[Dataset entries]
=== Section Start ===
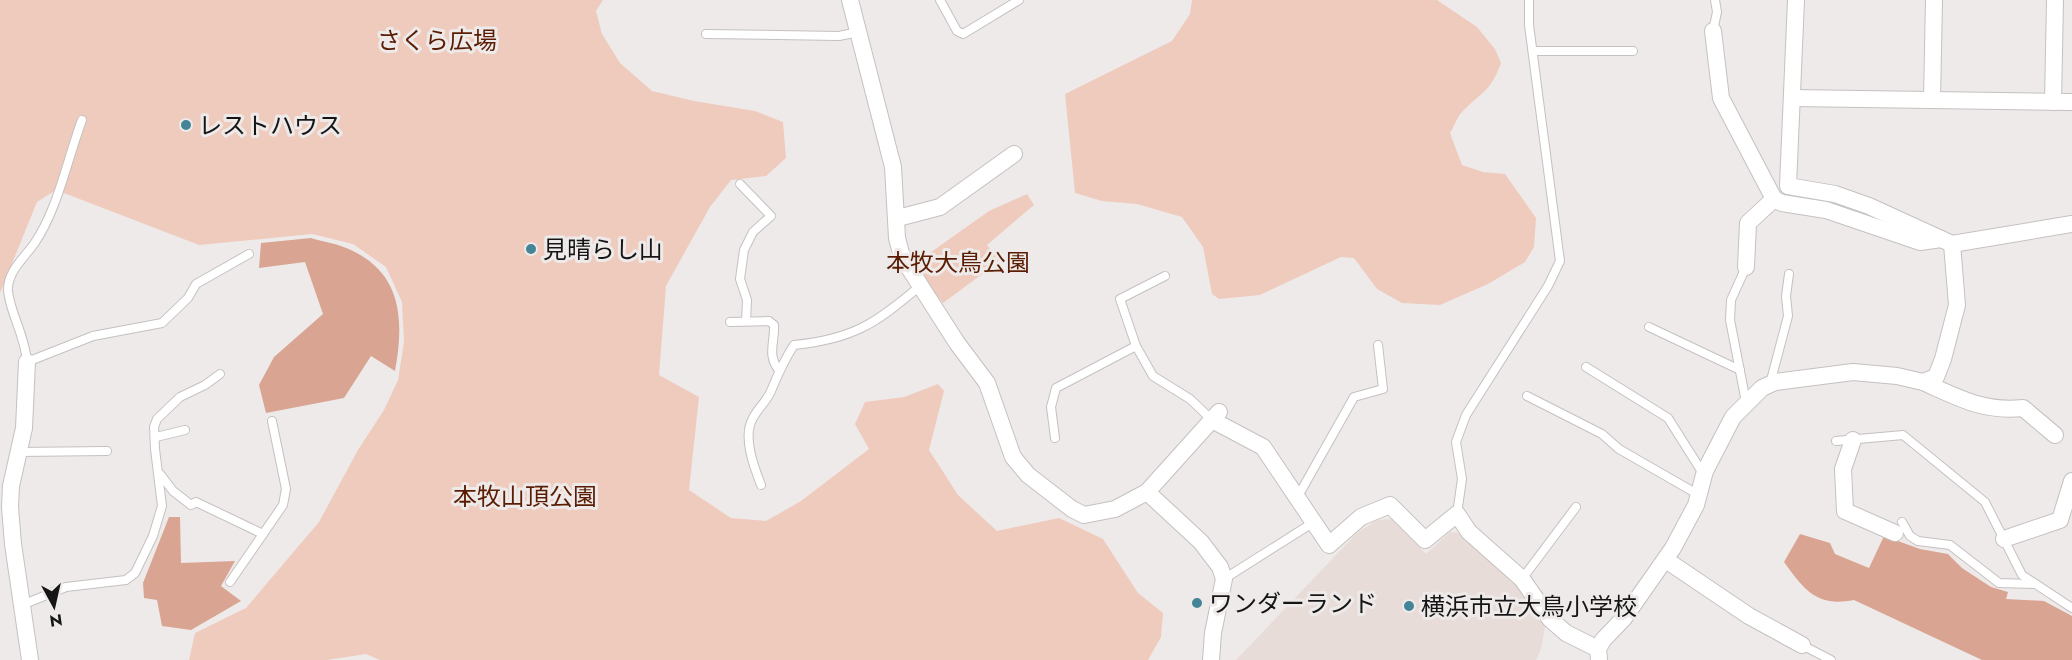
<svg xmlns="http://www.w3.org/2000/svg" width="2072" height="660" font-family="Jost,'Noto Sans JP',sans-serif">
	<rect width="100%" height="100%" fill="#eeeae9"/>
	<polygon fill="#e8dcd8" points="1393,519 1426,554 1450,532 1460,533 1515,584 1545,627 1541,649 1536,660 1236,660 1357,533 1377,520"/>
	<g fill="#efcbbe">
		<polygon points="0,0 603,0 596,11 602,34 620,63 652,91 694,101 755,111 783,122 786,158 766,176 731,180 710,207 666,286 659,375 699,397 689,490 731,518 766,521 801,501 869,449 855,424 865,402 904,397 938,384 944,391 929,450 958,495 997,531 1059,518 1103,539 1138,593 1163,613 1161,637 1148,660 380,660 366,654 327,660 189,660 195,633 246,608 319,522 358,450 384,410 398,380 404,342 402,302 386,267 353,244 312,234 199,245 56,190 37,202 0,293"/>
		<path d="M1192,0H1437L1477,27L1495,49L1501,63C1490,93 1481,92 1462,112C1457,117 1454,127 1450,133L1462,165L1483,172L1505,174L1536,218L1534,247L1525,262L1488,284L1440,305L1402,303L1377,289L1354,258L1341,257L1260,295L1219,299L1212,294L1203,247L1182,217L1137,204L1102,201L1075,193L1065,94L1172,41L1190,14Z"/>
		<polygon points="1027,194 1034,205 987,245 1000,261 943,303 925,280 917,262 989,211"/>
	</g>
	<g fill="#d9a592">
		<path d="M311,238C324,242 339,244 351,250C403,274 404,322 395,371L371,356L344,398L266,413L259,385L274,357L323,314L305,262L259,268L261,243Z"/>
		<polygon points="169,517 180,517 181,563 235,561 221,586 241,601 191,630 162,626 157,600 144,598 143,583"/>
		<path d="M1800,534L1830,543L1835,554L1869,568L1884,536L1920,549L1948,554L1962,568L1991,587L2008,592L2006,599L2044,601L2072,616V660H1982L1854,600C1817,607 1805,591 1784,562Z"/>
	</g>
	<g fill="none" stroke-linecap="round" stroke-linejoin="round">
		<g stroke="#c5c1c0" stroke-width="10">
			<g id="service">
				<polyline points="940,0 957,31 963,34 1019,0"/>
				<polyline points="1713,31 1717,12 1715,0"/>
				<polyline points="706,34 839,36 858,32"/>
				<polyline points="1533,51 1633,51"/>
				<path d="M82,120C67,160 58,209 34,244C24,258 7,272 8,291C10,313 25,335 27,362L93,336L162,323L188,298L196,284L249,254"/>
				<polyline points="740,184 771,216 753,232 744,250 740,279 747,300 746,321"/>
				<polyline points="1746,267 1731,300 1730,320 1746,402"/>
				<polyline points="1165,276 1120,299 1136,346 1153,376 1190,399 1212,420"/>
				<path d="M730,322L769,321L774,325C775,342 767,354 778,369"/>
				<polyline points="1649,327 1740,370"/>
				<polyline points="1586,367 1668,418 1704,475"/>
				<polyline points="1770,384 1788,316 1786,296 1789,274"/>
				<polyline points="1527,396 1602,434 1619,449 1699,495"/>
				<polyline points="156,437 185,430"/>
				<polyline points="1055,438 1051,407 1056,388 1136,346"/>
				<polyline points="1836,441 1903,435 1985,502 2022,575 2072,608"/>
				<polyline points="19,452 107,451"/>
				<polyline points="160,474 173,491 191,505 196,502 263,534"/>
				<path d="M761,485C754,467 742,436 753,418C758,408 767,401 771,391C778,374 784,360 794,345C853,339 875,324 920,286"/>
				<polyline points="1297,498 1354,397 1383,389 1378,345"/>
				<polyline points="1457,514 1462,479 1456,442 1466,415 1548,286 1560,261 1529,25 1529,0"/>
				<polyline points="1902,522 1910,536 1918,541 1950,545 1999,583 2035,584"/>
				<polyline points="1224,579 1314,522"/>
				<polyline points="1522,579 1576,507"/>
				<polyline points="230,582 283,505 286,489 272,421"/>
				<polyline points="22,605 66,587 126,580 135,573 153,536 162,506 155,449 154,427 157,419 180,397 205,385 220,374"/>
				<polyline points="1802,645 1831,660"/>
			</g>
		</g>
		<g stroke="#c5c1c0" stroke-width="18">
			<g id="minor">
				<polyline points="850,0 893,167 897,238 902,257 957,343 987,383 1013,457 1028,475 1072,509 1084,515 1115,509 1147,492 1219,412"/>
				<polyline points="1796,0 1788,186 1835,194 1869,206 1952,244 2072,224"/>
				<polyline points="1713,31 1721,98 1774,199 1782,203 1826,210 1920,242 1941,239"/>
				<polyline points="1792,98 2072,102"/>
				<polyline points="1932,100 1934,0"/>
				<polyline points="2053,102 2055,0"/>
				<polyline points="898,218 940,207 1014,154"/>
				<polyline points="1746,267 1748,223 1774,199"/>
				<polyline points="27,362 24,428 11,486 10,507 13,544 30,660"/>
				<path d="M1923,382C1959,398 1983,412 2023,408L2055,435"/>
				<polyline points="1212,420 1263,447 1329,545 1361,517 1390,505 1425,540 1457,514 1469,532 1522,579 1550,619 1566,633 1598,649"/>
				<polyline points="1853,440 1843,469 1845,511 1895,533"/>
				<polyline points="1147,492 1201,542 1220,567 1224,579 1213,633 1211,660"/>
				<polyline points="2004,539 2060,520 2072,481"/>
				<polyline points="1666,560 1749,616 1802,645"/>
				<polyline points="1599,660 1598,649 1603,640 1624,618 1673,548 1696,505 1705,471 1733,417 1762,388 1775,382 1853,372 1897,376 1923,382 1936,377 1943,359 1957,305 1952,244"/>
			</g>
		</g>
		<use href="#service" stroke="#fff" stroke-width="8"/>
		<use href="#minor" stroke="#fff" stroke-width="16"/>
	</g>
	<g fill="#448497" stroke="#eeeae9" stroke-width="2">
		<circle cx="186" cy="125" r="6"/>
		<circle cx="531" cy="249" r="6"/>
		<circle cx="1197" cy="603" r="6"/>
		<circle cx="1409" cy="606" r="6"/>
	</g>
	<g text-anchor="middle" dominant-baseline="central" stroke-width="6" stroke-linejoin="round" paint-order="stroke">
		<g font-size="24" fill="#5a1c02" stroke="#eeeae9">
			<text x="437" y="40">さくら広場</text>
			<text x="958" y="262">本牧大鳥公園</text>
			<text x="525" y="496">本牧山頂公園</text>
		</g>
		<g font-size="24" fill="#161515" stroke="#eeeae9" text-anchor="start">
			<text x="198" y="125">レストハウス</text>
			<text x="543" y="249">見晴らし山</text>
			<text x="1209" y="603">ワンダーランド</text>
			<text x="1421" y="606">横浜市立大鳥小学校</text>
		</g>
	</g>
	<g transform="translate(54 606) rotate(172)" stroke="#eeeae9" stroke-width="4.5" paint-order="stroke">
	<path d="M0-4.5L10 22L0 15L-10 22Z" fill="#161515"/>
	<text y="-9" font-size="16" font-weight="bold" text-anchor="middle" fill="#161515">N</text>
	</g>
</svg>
=== Section End ===
**WORK TASK**:
Reproduce each record above by retyping it exactly; omit all images.

**RESULT FOR THIS TASK**:
<svg xmlns="http://www.w3.org/2000/svg" width="2072" height="660" font-family="Jost,'Noto Sans JP',sans-serif">
	<rect width="100%" height="100%" fill="#eeeae9"/>
	<polygon fill="#e8dcd8" points="1393,519 1426,554 1450,532 1460,533 1515,584 1545,627 1541,649 1536,660 1236,660 1357,533 1377,520"/>
	<g fill="#efcbbe">
		<polygon points="0,0 603,0 596,11 602,34 620,63 652,91 694,101 755,111 783,122 786,158 766,176 731,180 710,207 666,286 659,375 699,397 689,490 731,518 766,521 801,501 869,449 855,424 865,402 904,397 938,384 944,391 929,450 958,495 997,531 1059,518 1103,539 1138,593 1163,613 1161,637 1148,660 380,660 366,654 327,660 189,660 195,633 246,608 319,522 358,450 384,410 398,380 404,342 402,302 386,267 353,244 312,234 199,245 56,190 37,202 0,293"/>
		<path d="M1192,0H1437L1477,27L1495,49L1501,63C1490,93 1481,92 1462,112C1457,117 1454,127 1450,133L1462,165L1483,172L1505,174L1536,218L1534,247L1525,262L1488,284L1440,305L1402,303L1377,289L1354,258L1341,257L1260,295L1219,299L1212,294L1203,247L1182,217L1137,204L1102,201L1075,193L1065,94L1172,41L1190,14Z"/>
		<polygon points="1027,194 1034,205 987,245 1000,261 943,303 925,280 917,262 989,211"/>
	</g>
	<g fill="#d9a592">
		<path d="M311,238C324,242 339,244 351,250C403,274 404,322 395,371L371,356L344,398L266,413L259,385L274,357L323,314L305,262L259,268L261,243Z"/>
		<polygon points="169,517 180,517 181,563 235,561 221,586 241,601 191,630 162,626 157,600 144,598 143,583"/>
		<path d="M1800,534L1830,543L1835,554L1869,568L1884,536L1920,549L1948,554L1962,568L1991,587L2008,592L2006,599L2044,601L2072,616V660H1982L1854,600C1817,607 1805,591 1784,562Z"/>
	</g>
	<g fill="none" stroke-linecap="round" stroke-linejoin="round">
		<g stroke="#c5c1c0" stroke-width="10">
			<g id="service">
				<polyline points="940,0 957,31 963,34 1019,0"/>
				<polyline points="1713,31 1717,12 1715,0"/>
				<polyline points="706,34 839,36 858,32"/>
				<polyline points="1533,51 1633,51"/>
				<path d="M82,120C67,160 58,209 34,244C24,258 7,272 8,291C10,313 25,335 27,362L93,336L162,323L188,298L196,284L249,254"/>
				<polyline points="740,184 771,216 753,232 744,250 740,279 747,300 746,321"/>
				<polyline points="1746,267 1731,300 1730,320 1746,402"/>
				<polyline points="1165,276 1120,299 1136,346 1153,376 1190,399 1212,420"/>
				<path d="M730,322L769,321L774,325C775,342 767,354 778,369"/>
				<polyline points="1649,327 1740,370"/>
				<polyline points="1586,367 1668,418 1704,475"/>
				<polyline points="1770,384 1788,316 1786,296 1789,274"/>
				<polyline points="1527,396 1602,434 1619,449 1699,495"/>
				<polyline points="156,437 185,430"/>
				<polyline points="1055,438 1051,407 1056,388 1136,346"/>
				<polyline points="1836,441 1903,435 1985,502 2022,575 2072,608"/>
				<polyline points="19,452 107,451"/>
				<polyline points="160,474 173,491 191,505 196,502 263,534"/>
				<path d="M761,485C754,467 742,436 753,418C758,408 767,401 771,391C778,374 784,360 794,345C853,339 875,324 920,286"/>
				<polyline points="1297,498 1354,397 1383,389 1378,345"/>
				<polyline points="1457,514 1462,479 1456,442 1466,415 1548,286 1560,261 1529,25 1529,0"/>
				<polyline points="1902,522 1910,536 1918,541 1950,545 1999,583 2035,584"/>
				<polyline points="1224,579 1314,522"/>
				<polyline points="1522,579 1576,507"/>
				<polyline points="230,582 283,505 286,489 272,421"/>
				<polyline points="22,605 66,587 126,580 135,573 153,536 162,506 155,449 154,427 157,419 180,397 205,385 220,374"/>
				<polyline points="1802,645 1831,660"/>
			</g>
		</g>
		<g stroke="#c5c1c0" stroke-width="18">
			<g id="minor">
				<polyline points="850,0 893,167 897,238 902,257 957,343 987,383 1013,457 1028,475 1072,509 1084,515 1115,509 1147,492 1219,412"/>
				<polyline points="1796,0 1788,186 1835,194 1869,206 1952,244 2072,224"/>
				<polyline points="1713,31 1721,98 1774,199 1782,203 1826,210 1920,242 1941,239"/>
				<polyline points="1792,98 2072,102"/>
				<polyline points="1932,100 1934,0"/>
				<polyline points="2053,102 2055,0"/>
				<polyline points="898,218 940,207 1014,154"/>
				<polyline points="1746,267 1748,223 1774,199"/>
				<polyline points="27,362 24,428 11,486 10,507 13,544 30,660"/>
				<path d="M1923,382C1959,398 1983,412 2023,408L2055,435"/>
				<polyline points="1212,420 1263,447 1329,545 1361,517 1390,505 1425,540 1457,514 1469,532 1522,579 1550,619 1566,633 1598,649"/>
				<polyline points="1853,440 1843,469 1845,511 1895,533"/>
				<polyline points="1147,492 1201,542 1220,567 1224,579 1213,633 1211,660"/>
				<polyline points="2004,539 2060,520 2072,481"/>
				<polyline points="1666,560 1749,616 1802,645"/>
				<polyline points="1599,660 1598,649 1603,640 1624,618 1673,548 1696,505 1705,471 1733,417 1762,388 1775,382 1853,372 1897,376 1923,382 1936,377 1943,359 1957,305 1952,244"/>
			</g>
		</g>
		<use href="#service" stroke="#fff" stroke-width="8"/>
		<use href="#minor" stroke="#fff" stroke-width="16"/>
	</g>
	<g fill="#448497" stroke="#eeeae9" stroke-width="2">
		<circle cx="186" cy="125" r="6"/>
		<circle cx="531" cy="249" r="6"/>
		<circle cx="1197" cy="603" r="6"/>
		<circle cx="1409" cy="606" r="6"/>
	</g>
	<g text-anchor="middle" dominant-baseline="central" stroke-width="6" stroke-linejoin="round" paint-order="stroke">
		<g font-size="24" fill="#5a1c02" stroke="#eeeae9">
			<text x="437" y="40">さくら広場</text>
			<text x="958" y="262">本牧大鳥公園</text>
			<text x="525" y="496">本牧山頂公園</text>
		</g>
		<g font-size="24" fill="#161515" stroke="#eeeae9" text-anchor="start">
			<text x="198" y="125">レストハウス</text>
			<text x="543" y="249">見晴らし山</text>
			<text x="1209" y="603">ワンダーランド</text>
			<text x="1421" y="606">横浜市立大鳥小学校</text>
		</g>
	</g>
	<g transform="translate(54 606) rotate(172)" stroke="#eeeae9" stroke-width="4.5" paint-order="stroke">
	<path d="M0-4.5L10 22L0 15L-10 22Z" fill="#161515"/>
	<text y="-9" font-size="16" font-weight="bold" text-anchor="middle" fill="#161515">N</text>
	</g>
</svg>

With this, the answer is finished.